Undocumented ConferenceLast Thursday evening, Laura Emiko Soltis, a professor of human rights at Freedom University in Georgia, gave her keynote address to a full room at UC Riverside’s Center for Ideas and Society. Soltis kicked off the one day Challenging Borders symposium with an impassioned speech on social justice.

With a focus on the rights of undocumented people to have access to higher education, Soltis walked the engaged audience through the obstacles which would-be students in Georgia face in their day-to-day life.

The presentation highlighted the laws in Georgia (policies 4.1.6 and 4.3.4 respectively) which ban undocumented people from attending the top five state universities and from receiving in-state tuition rates.

Families in Georgia without legal status face three major hurdles in getting their children to college, one economical, one social and one informational. First, many undocumented families can not afford the steep price tag of the best colleges. Second, they are fearful for their family because of the common perception that applying to college or coming out as undocumented are the first steps to deportation. Therefore, students are often relegated to a less risky and less rewarding educational path.

Finally, many undocumented students do not know that they can or how to apply to college. Estefany Cortes, a political science and law and society and Spanish literature double major believes “The most significant obstacle that undocumented students are facing today to obtain an education is the lack of knowledge about applying to colleges.

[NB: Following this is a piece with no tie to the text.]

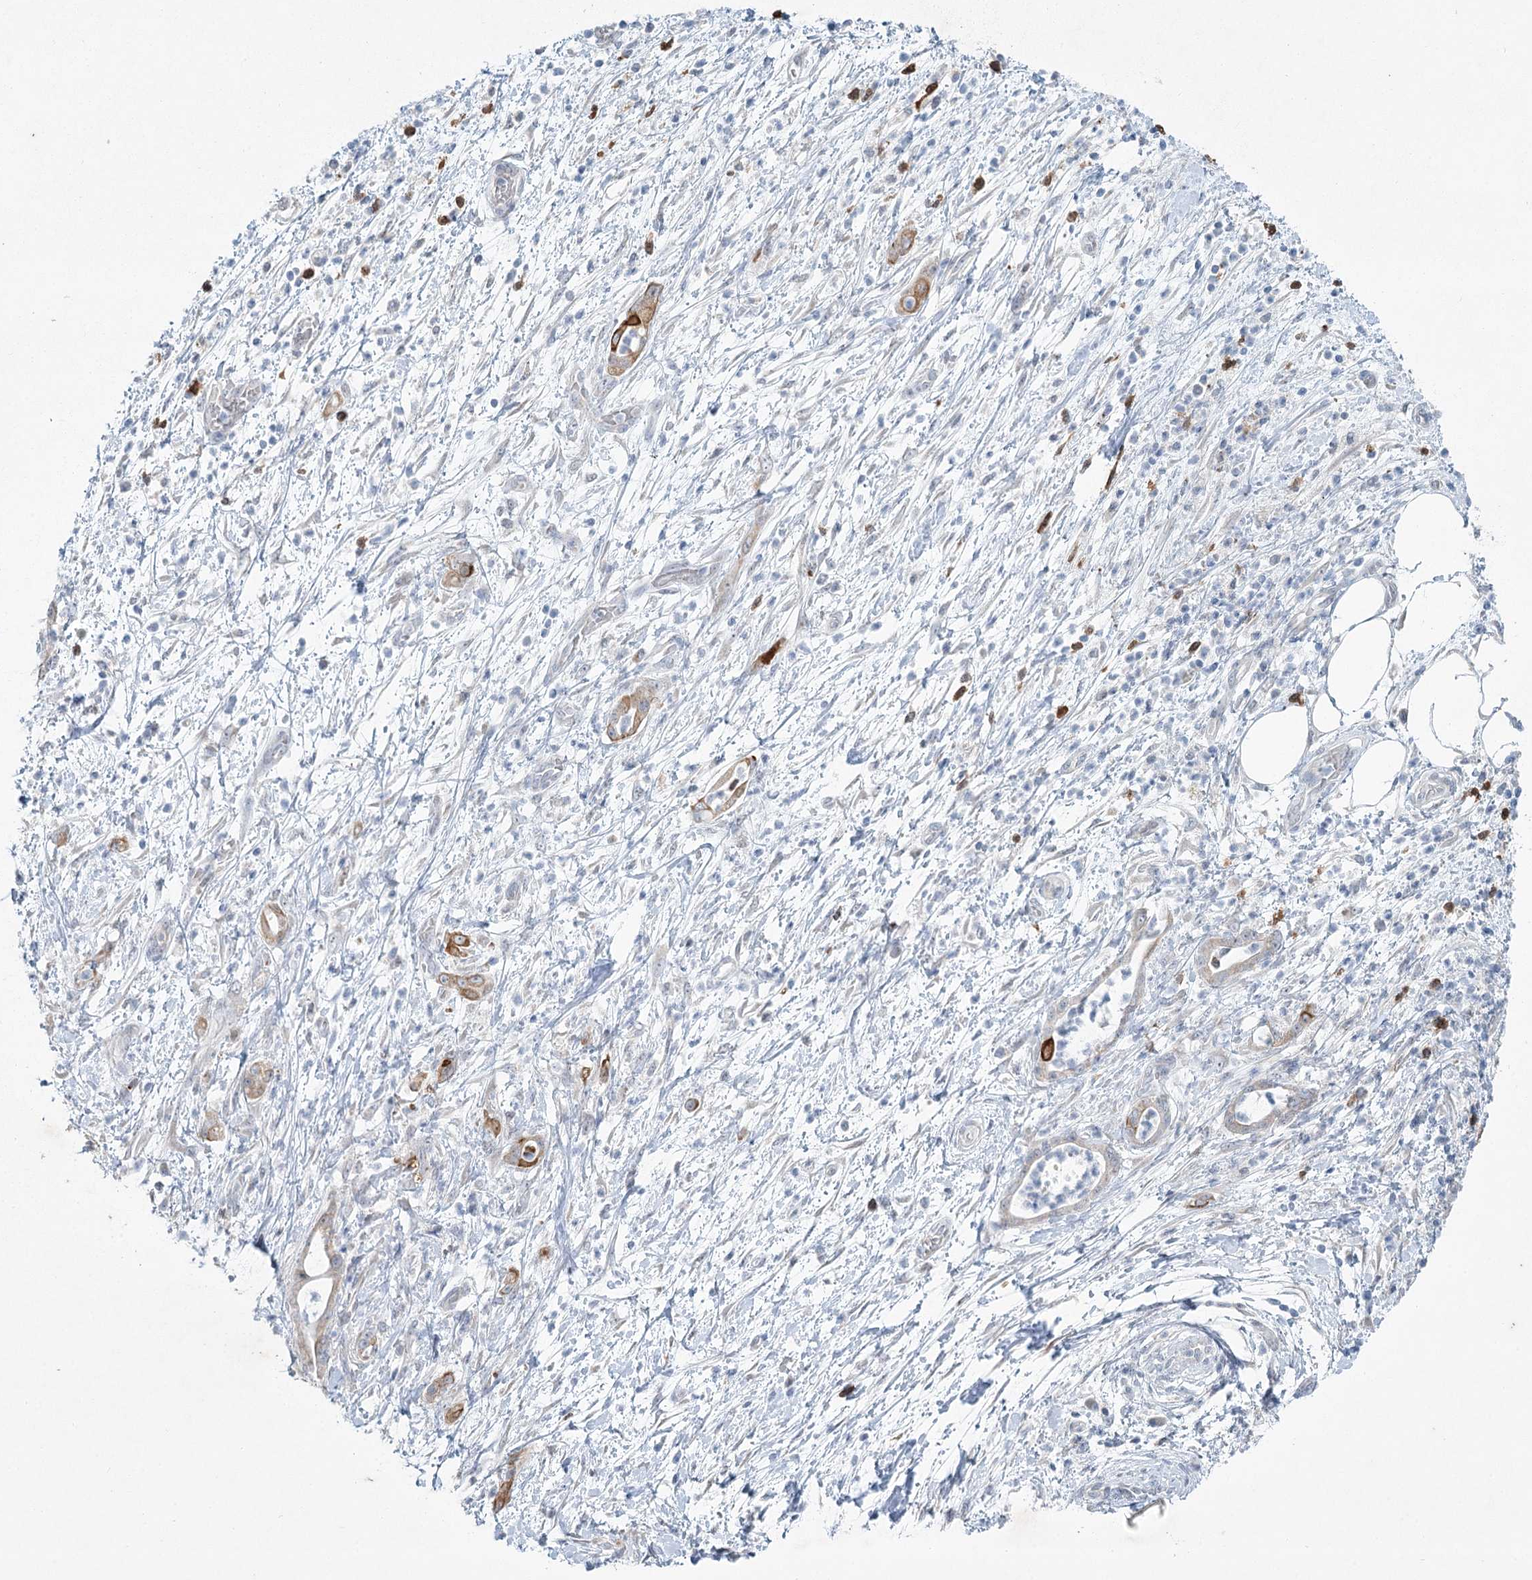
{"staining": {"intensity": "moderate", "quantity": "<25%", "location": "cytoplasmic/membranous"}, "tissue": "pancreatic cancer", "cell_type": "Tumor cells", "image_type": "cancer", "snomed": [{"axis": "morphology", "description": "Adenocarcinoma, NOS"}, {"axis": "topography", "description": "Pancreas"}], "caption": "A brown stain highlights moderate cytoplasmic/membranous positivity of a protein in pancreatic adenocarcinoma tumor cells.", "gene": "ABITRAM", "patient": {"sex": "female", "age": 55}}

Like my parents, both of them only had an education to the seventh grade. When I was getting ready to apply both my parents and myself did not have any knowledge of the college process or where to apply. However, we learned because I was involved in the AVID program, which guided me through the college process.”

Cortes elaborated, “The most hurtful obstacle I had to overcome being undocumented was when my family was being discriminated against. I remember once an old lady told my dad to go back to Mexico and take his annoying dirty illegal family as well, I was only 7 when this happened.” Cortes was brought to the United States illegally when she was six, and has since faced an uphill climb to attend UC Riverside, attaining her citizenship three days before her 18th birthday.

In a state that prides itself on progressive policies, California may seem far removed from the issue of discrimination, yet Soltis warned that creating an underclass of working people who can not attain higher education is a form of discrimination akin to Jim Crow laws in the South. Freedom University seeks out undocumented students and involves them heavily in activism, debate and education.

Students from the university often travel across Georgia, engaging with debate teams at the very universities they are barred from entering.

Cortes concluded, “Why should students help undocumented students? It’s simple, because we are students who have to overcome different obstacles, but at the end we are here with one sole purpose: to obtain a higher education and a great future.”